The overall commitment is 4 years: an 18-month MA and Credential program, and a subsequent 3-year commitment to teaching in an qualifying high-need school, and a 2-year induction program during the first two years as the teacher of record.
Spring or Fall Semester: Fellows will begin their graduate coursework.
Fall & Spring Semesters: Fellows will work full-time as residents in schools, attend graduate and clinical coursework online during the week, participate in an online Clinical Practicum once monthly in community with mentor teachers, and attend optional in-person experiences at CGU once monthly on Saturdays.
Summer Term: Fellows will continue their master’s coursework and particiapte in a capstone course to complete their Ethnographic Narrative Project/MA Thesis.
Subsequent Two Years of Fall & Spring Semesters: Induction coursework that leads to a permanent California Teaching Credential.
Because the living stipends are funded through a grant with specific parameters, anyone who does not complete three years in a qualifying high-need school will need to repay the living stipend.
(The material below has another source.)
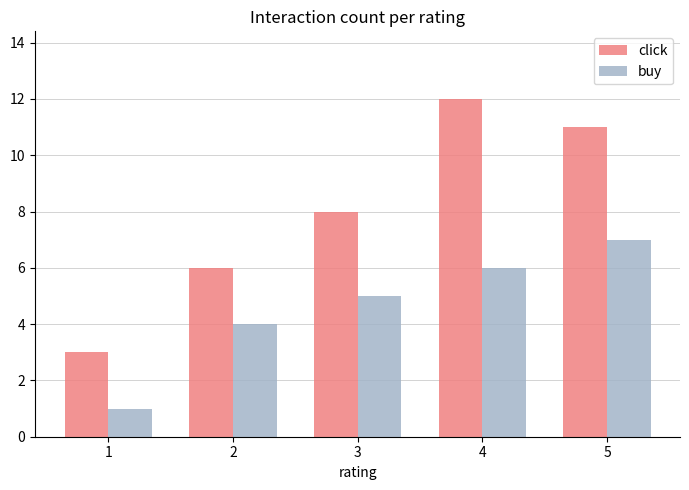

What is the minimum value shown in the chart?

1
Accommodations are available for special circumstances.
Teachers who completed residency programs notably outperformed novice and veteran teachers from other pathways by their fourth year teaching, especially with marginalized students (Papay, et al., 2011). The gradual release of responsibility within a residency is based on medical education models, and prepares teacher candidates to understand the complexity of teaching before taking responsibility for students.
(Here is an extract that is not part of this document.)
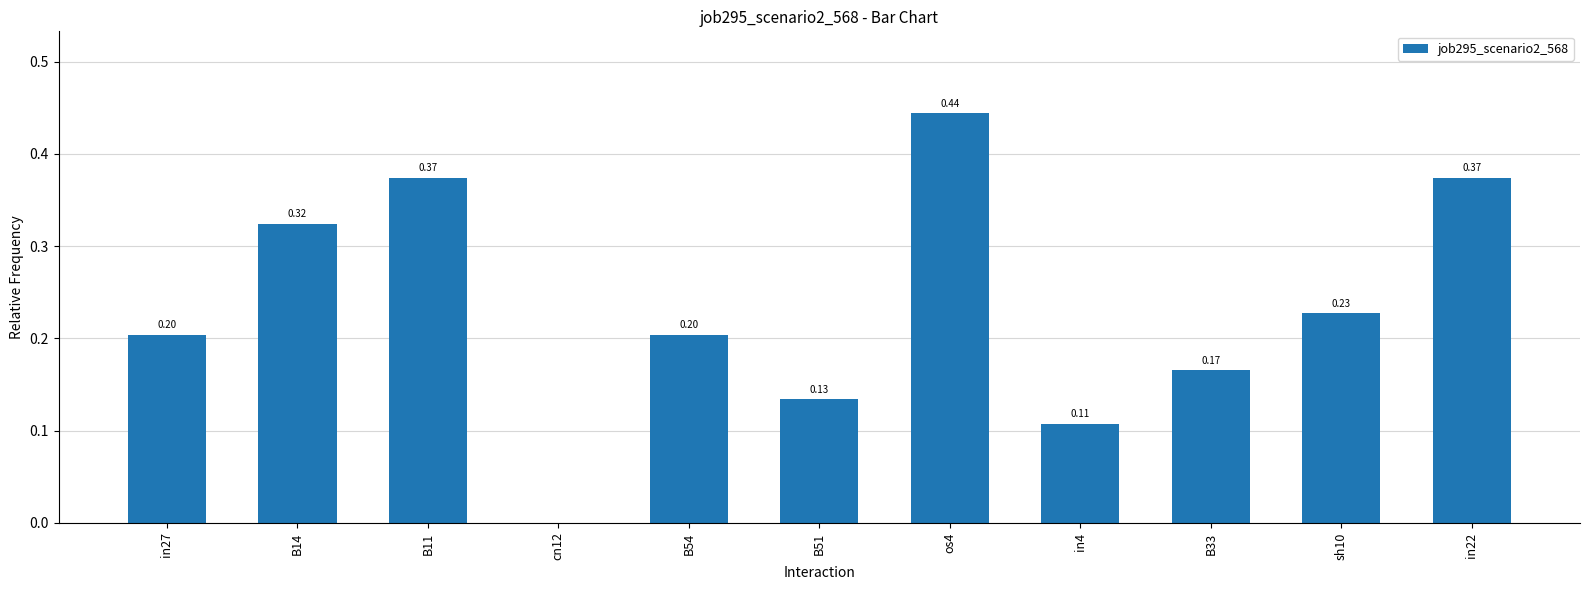

The chart shows a value of 0.0 at cn12. True or false?

True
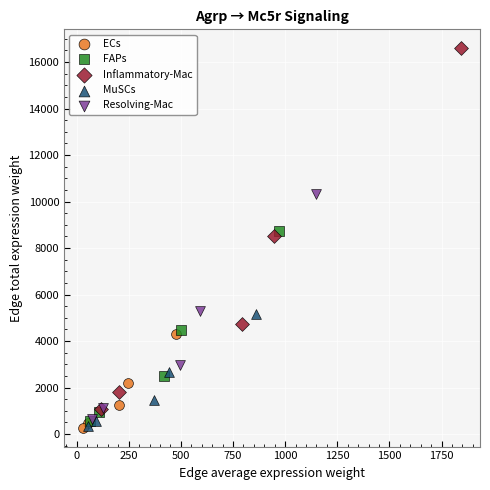

Which series reaches the maximum Y coordinate?

Inflammatory-Mac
The program operates from the premise that schools are not neutral, society is stratified along social group lines, and inequality is deeply and structurally embedded. Our program supports Fellows in understanding this landscape so they can then actively seek to change the deep structures and inequity that undermines students’ success an opportunity (Sensoy & DiAngelo, 2017). Through this reiterative process, teachers can both empower students (households, and communities) with the resources they need to navigate an unjust world with empathy and savvy, and chip away at injustice.